Exercise requirements
Gather from the material every line that contains the string "technicians".

Extracted entries
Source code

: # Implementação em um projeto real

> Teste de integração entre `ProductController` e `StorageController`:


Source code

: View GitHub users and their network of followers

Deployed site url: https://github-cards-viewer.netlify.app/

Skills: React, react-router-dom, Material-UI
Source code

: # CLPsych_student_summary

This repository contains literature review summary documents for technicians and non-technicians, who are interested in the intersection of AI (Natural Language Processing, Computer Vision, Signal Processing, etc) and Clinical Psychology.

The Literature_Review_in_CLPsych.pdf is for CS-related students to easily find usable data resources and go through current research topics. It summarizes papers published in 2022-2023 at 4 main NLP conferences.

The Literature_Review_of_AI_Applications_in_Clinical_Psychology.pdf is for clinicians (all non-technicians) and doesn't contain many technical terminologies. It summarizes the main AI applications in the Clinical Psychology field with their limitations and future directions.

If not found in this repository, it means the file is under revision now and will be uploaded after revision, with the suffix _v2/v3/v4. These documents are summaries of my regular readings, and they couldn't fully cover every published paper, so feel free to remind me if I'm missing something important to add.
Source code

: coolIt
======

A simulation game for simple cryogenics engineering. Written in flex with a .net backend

Exercise solution
This repository contains literature review summary documents for technicians and non-technicians, who are interested in the intersection of AI (Natural Language Processing, Computer Vision, Signal Processing, etc) and Clinical Psychology.
The Literature_Review_of_AI_Applications_in_Clinical_Psychology.pdf is for clinicians (all non-technicians) and doesn't contain many technical terminologies. It summarizes the main AI applications in the Clinical Psychology field with their limitations and future directions.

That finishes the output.